There are plenty of situations that could influence the creation of false memories, including conversations someone might have with another person, or a news story a person might read. Loftus said it was “certainly feasible” that Williams could have developed the false memory that put him onboard a U.S. military helicopter that was hit and forced down by enemy fire in 2003.
“Memory is susceptible to contamination and distortion and supplementation. It happens to virtually all of us,” Loftus said. “This could easily be the development of a false memory.”
I served on a jury years ago in a case involving a convict charged with the crime of escape. He had complained of being sick, was taken to the hospital where he climbed out a bathroom window, called his brother who arrived with a change of clothes, following which the two stole a car and went on a crime spree. His defense was that he had no memory of the events. It struck the jury as ridiculous, but maybe it wasn’t.

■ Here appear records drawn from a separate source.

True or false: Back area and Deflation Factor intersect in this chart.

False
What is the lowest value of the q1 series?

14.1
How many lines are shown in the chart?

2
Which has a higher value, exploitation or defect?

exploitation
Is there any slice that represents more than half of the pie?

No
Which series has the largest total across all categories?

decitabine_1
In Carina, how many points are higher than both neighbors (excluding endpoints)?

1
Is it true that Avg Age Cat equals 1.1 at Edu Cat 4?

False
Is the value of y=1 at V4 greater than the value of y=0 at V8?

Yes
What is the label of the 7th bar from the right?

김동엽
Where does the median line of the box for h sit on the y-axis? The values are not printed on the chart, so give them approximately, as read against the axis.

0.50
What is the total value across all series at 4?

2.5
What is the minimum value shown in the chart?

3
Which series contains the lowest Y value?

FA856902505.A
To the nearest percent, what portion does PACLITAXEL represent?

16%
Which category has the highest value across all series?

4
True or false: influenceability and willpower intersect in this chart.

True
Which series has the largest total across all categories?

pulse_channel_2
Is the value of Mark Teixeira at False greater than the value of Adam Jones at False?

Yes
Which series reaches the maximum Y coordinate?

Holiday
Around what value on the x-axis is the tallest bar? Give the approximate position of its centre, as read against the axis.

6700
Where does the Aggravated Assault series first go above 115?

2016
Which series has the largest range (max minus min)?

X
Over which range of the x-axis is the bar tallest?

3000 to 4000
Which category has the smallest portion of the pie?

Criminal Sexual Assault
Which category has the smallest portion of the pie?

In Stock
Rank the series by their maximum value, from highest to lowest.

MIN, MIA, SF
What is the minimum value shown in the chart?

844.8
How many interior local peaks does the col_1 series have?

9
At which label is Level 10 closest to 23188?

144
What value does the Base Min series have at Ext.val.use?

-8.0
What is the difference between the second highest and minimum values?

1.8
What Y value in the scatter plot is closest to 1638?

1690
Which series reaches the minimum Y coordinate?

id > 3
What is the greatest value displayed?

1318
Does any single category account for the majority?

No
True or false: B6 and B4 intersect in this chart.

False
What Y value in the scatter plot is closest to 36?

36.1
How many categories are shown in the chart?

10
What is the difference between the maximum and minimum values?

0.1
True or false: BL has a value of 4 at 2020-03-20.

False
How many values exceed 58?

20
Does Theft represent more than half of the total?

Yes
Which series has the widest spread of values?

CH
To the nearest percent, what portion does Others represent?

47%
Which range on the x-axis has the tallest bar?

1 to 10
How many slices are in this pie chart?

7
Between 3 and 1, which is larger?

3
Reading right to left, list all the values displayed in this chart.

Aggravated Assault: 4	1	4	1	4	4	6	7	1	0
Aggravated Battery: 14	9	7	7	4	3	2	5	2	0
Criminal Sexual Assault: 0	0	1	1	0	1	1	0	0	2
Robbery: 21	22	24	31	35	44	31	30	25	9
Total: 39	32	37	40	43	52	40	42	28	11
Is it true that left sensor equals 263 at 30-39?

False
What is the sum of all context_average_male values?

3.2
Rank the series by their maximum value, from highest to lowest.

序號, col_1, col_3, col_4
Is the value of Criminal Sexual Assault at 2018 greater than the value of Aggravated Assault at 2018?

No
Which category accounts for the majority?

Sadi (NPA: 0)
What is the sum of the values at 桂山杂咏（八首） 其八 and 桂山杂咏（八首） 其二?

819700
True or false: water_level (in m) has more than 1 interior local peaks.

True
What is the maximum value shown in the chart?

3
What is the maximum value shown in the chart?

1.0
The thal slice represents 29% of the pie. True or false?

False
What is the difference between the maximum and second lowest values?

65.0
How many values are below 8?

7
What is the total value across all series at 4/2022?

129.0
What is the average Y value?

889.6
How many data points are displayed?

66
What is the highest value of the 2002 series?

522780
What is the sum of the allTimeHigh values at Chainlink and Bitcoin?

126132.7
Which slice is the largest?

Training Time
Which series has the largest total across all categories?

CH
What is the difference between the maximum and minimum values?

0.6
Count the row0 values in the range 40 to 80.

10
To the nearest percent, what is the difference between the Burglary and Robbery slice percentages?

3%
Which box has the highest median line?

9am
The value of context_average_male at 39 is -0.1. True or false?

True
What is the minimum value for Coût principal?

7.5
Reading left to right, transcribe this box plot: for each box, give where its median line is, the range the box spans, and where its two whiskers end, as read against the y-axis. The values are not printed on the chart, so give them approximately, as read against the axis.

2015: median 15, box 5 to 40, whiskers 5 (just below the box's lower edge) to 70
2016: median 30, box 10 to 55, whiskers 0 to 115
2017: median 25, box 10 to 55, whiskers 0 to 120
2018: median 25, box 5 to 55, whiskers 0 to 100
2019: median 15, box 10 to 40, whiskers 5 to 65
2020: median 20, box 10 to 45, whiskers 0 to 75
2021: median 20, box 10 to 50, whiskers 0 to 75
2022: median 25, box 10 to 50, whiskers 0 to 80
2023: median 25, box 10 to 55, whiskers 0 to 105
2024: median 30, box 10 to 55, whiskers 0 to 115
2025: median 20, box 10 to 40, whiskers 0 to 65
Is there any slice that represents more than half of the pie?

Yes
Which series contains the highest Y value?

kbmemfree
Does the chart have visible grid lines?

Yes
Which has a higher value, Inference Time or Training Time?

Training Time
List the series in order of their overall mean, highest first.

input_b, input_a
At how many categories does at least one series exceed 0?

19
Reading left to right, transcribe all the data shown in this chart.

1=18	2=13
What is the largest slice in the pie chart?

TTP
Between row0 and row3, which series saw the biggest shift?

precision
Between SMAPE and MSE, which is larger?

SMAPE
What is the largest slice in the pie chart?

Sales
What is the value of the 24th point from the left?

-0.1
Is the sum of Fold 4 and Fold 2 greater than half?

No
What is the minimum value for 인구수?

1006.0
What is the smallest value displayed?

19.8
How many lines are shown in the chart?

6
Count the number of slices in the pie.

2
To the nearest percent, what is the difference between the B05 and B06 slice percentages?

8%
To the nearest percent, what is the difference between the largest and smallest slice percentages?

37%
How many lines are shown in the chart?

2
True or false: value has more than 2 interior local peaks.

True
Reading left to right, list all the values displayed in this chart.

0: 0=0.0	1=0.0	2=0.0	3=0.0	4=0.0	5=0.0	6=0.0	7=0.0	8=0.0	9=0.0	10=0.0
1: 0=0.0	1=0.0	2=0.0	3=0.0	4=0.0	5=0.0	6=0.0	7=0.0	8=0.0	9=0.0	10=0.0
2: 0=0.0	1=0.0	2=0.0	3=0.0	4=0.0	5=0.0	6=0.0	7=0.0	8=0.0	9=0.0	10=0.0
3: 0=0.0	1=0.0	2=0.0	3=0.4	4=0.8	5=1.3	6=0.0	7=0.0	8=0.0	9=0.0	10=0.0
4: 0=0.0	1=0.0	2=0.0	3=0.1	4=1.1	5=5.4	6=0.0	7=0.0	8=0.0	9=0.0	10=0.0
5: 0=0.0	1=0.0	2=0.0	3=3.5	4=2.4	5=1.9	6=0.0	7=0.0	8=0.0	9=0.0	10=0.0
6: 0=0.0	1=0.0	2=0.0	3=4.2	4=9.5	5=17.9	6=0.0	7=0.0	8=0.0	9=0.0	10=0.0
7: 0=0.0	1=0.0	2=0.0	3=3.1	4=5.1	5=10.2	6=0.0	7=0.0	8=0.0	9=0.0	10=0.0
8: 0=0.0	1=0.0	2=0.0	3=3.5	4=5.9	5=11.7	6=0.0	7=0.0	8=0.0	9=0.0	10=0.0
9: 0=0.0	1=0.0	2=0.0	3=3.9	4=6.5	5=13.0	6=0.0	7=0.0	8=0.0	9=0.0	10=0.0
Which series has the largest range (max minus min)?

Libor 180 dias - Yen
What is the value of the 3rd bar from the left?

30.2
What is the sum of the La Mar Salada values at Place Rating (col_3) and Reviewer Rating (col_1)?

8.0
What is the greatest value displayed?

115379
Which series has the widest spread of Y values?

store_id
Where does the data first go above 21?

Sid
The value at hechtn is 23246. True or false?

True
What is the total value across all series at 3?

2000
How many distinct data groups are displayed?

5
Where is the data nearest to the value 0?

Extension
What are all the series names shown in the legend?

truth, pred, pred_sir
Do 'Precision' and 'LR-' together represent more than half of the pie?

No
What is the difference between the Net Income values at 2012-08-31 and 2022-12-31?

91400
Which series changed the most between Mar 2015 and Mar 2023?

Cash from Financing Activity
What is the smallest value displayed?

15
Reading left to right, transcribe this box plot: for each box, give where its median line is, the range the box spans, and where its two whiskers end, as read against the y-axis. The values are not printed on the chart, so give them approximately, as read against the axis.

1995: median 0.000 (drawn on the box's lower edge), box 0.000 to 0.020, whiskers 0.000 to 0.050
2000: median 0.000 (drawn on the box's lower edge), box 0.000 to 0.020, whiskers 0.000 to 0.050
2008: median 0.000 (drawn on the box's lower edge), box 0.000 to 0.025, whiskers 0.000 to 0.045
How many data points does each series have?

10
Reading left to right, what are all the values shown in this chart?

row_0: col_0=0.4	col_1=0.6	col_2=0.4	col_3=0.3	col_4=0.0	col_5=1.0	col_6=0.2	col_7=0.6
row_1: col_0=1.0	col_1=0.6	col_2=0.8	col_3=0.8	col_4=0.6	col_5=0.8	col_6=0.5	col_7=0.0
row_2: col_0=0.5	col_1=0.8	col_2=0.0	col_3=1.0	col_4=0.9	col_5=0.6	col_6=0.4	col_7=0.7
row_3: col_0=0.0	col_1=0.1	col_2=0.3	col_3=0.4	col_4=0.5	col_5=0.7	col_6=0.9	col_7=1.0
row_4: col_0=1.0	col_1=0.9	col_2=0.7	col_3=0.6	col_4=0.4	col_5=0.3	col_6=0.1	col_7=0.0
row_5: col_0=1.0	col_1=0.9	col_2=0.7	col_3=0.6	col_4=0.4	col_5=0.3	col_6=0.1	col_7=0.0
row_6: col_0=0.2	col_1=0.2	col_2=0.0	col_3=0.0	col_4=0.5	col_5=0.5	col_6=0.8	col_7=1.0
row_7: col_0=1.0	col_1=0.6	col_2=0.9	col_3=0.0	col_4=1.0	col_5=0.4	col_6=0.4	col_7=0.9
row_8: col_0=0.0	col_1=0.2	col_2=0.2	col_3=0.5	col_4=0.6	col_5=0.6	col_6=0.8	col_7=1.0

When Bill Clinton said he didn’t have sex with that woman, or didn’t inhale, maybe he, too, had developed false memories.
Lots of people have been caught lying on resumes, making false claims of military service, and some women have been known to have reported rape claims which turned out to be false. If false memory syndrome can occur, then who is anyone to say that someone was actually lying? By what standard?
A related phenomenon is “recovered” false memory. One woman realized that she had lied about her father molesting her, and later wrote a book about it.
Meredith Maran lived a daughter’s nightmare: she accused her father of sexual abuse, then realized, nearly too late, that he was innocent.
During the 1980s and 1990s, tens of thousands of Americans became convinced that they had repressed memories of childhood sexual abuse, and then, decades later, recovered those memories in therapy.
Journalist, mother, and daughter Meredith Maran was one of them. Her accusation and estrangement from her father caused her sons to grow up without their only grandfather, divided her family into those who believed her and those who didn’t, and led her to isolate herself on “Planet Incest,” where “survivors” devoted their lives, and life savings, to recovering memories of events that had never occurred.
Maran unveils her family’s devastation and ultimate redemption against the backdrop of the sex-abuse scandals, beginning with the infamous McMartin preschool trial, that sent hundreds of innocents to jail-several of whom remain imprisoned today.
Exploring the psychological, cultural, and neuroscientific causes of this modern American witch-hunt, My Lie asks: how could so many people come to believe the same lie at the same time? What has neuroscience discovered about the brain’s capacity to create false memories and encode false beliefs?
The phenomenon has been around since at least the time of the Salem witch trials.